For set membership checks, bloom filters are way more memory efficient. And almost accurate. Lots of bloom filters of different sizes holding the same data can bring down the false positives to negligible.
Is having bloom filters of sizes 1024, 2048, and 4096 more dependable than one bloom filter of 8192?

That is surprising to me.

It's a similar strategy to having one bloom filter with many hash functions, but the math is a little different. Nearly the same effect though.
Thanks, while I think the pronunciation is lame and confusing, I grow tired of explaining to people that it is actually correct, they aren't called "trys" or "treys".
Pronunciation can be a very individual or regional thing when it comes to technical abbreviations. I just finished watching the Channel9 GoingNative talks (C++), and was surprised to find a couple of the most respected C++ guys pronounce 'ptr' as 'put-er' (not 'putter') instead of 'pointer'.

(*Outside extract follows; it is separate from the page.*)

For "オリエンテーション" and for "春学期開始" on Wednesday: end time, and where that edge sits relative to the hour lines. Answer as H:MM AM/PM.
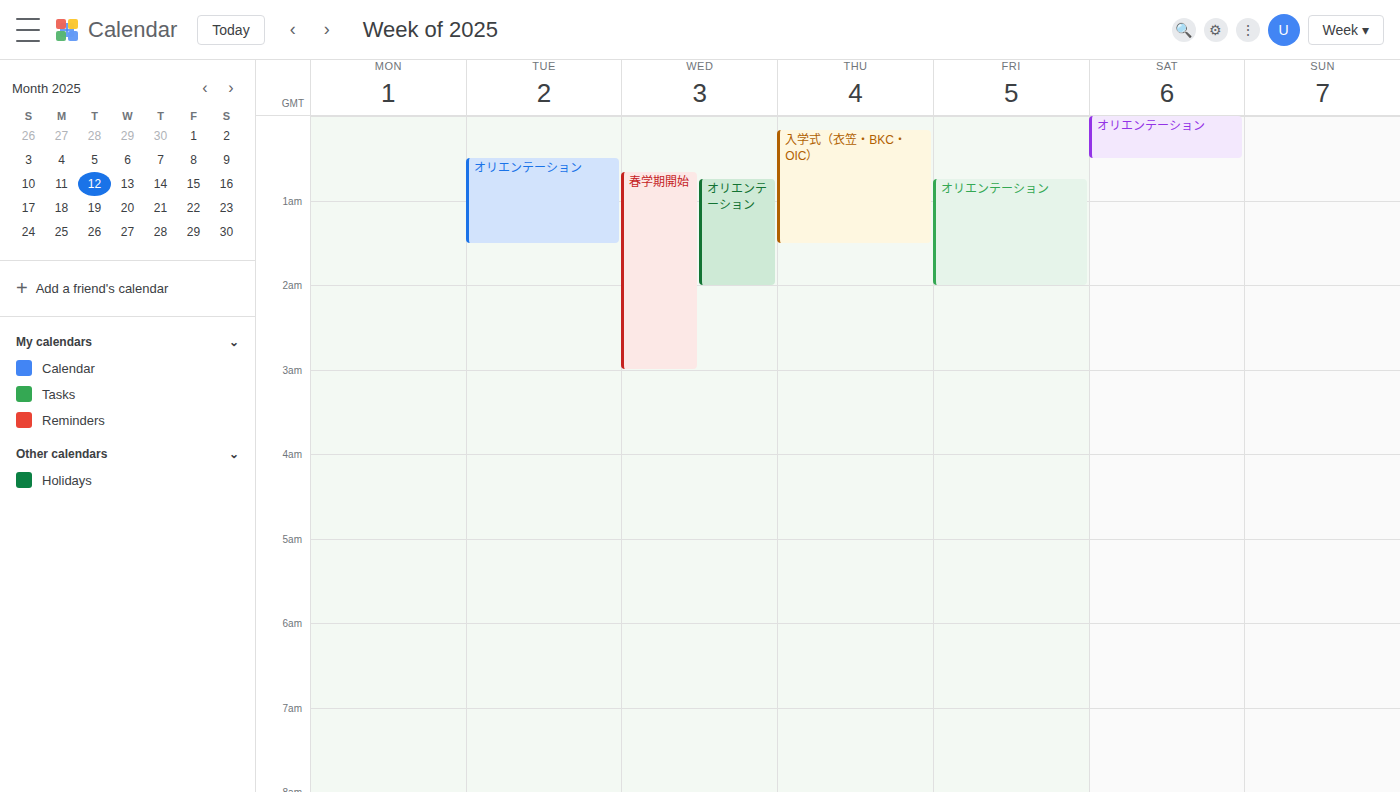
"オリエンテーション": 2:00 AM, exactly on the 2 AM line. "春学期開始": 3:00 AM, exactly on the 3 AM line.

Personally I'll continue to pronounce it as 'try'. It has, at least, fewer conflicting interpretations in a programming context. When I say 'tree', people will probably assume I mean a binary tree, not a radix tree. So, if I'm not going at 30% light speed, I'll just say that.

Mispronouncing variables is great fun. We have lots of "txn_XXX" which we pronounce "texan_XXX", and "le_XXX" (short for "leafentry XXX", as in "le_key"), which always make us sound like we're mocking French people.
Now you're getting it. I also pronounce 'char' from C as if it's short for charred, rather than character. Principally because I find it easier easier to say 'char star' with that vocalisation. I know one guy who, if speaking quickly, would pronounce 'char* sugar' as 'caster sugar'... come to think of it, I'm not sure how Americans pronounce 'caster', but in the UK it's car-stir sugar. Not 'Casper', as in the friendly ghost, but with a 't'.

I've never had a problem with people using different pronunciations. It certainly keeps talking about code fresh.

cache is a fun one (cash or kay-sh?). Most Australians I know (and possibly people from the UK too) say it as "cash"
Under what rules of pronunciation would it be Kay-sh?

I recognize pronunciation is more about exceptions than rules, but even so...

Heh. When we have a variable name with a question mark to denote a boolean, as in "ready?", we pronounce the question mark "what" like an old-school English gentleman—so, "readywhat", or rather: "Ready, what?" It still cracks me up sometimes.
I was taught by Evi Nemeth (requiescat in pace) that trie pronounced like "try" and to use it that way.
The reason is because the name comes from the word "reTRIEval," which was a pretty dumb move in the first place.
The great thing about pronunciation is that whatever most people say, wins. I'm going to keep using the pronunciation that rhymes with "dyes" so we can avoid confusion with the more general structure.
They are called "trys" because that's how most people pronounce it.
I just call them all radix trees.
You're only looking at one kind of trie, there are also Judy arrays, which have much better performance characteristics and (if we're abusing the notation) the same worst-case memory complexity.
Judy arrays are a straightforward, highly optimized implementation of a HAMT.

Unfortunately, they were highly optimized for 32-bit machines.